Text shown:

━━━━━━━━━━━━━━━━

Economics Thread

If you believe the official numbers (which you should't... reality is much worse)... your money is losing 1% of its value every 30 days

[TW]1458442892243001351[/TW]

I was reliably lectured this wasn't a thing.

And I fondly remember golds classic "lol" posts in response to concerns over inflation

The rich are doing just fine, by the way... as markets make fresh all time highs
 
Amazing that this regime is now demanded lower energy costs yet crippled America’s energy economy.

Imagine how stupid you had to be to vote for Biden.

Should make you ineligible to vote in future elections.
 
https://reason.com/2021/11/10/developers-halt-projects-mayor-demands-reform-after-st-paul-voters-approve-radical-rent-control-ballot-initiative/

It's only been a week since voters in St. Paul, Minnesota, approved a sweeping rent control ballot initiative, but developers are already pausing projects while city leaders scramble to amend the most harmful aspects of the new law.

━━━━━━━━━━━━━━━━

Decide whether each statement below agrees with the economics thread above. Answer yes or no for each and quote the exact words of the thread that decide it.
1. If the official numbers are believed, money loses 1% of its value every 30 days.
2. The thread says markets are falling.
3. The rent control initiative in St. Paul was approved a month ago.

Provided material:

━━━━━━━━━━━━━━━━

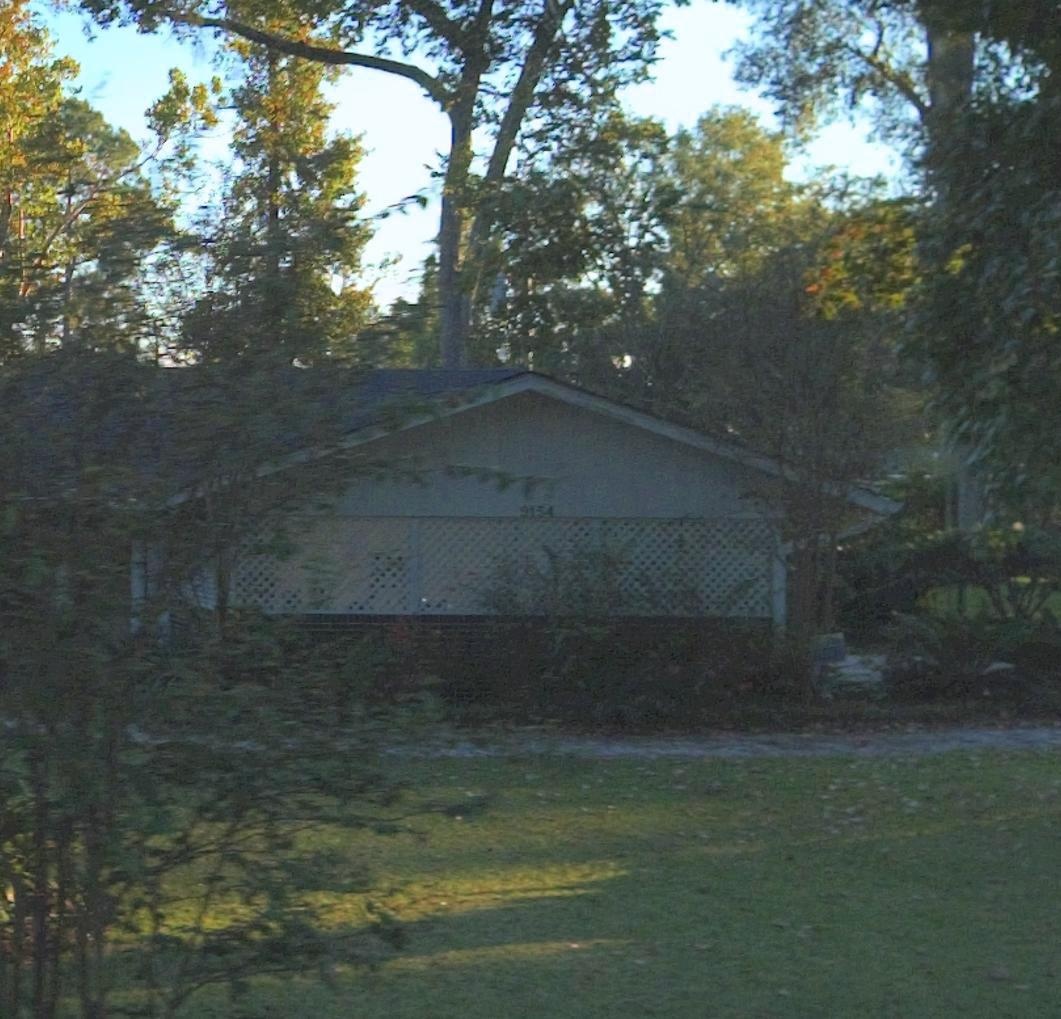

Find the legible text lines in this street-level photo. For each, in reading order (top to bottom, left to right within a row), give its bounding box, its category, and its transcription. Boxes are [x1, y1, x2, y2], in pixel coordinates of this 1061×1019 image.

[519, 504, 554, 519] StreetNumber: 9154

━━━━━━━━━━━━━━━━

Response:
1. Yes: "your money is losing 1% of its value every 30 days"
2. No: "as markets make fresh all time highs"
3. No: "It's only been a week since voters in St. Paul, Minnesota, approved a sweeping rent control ballot initiative"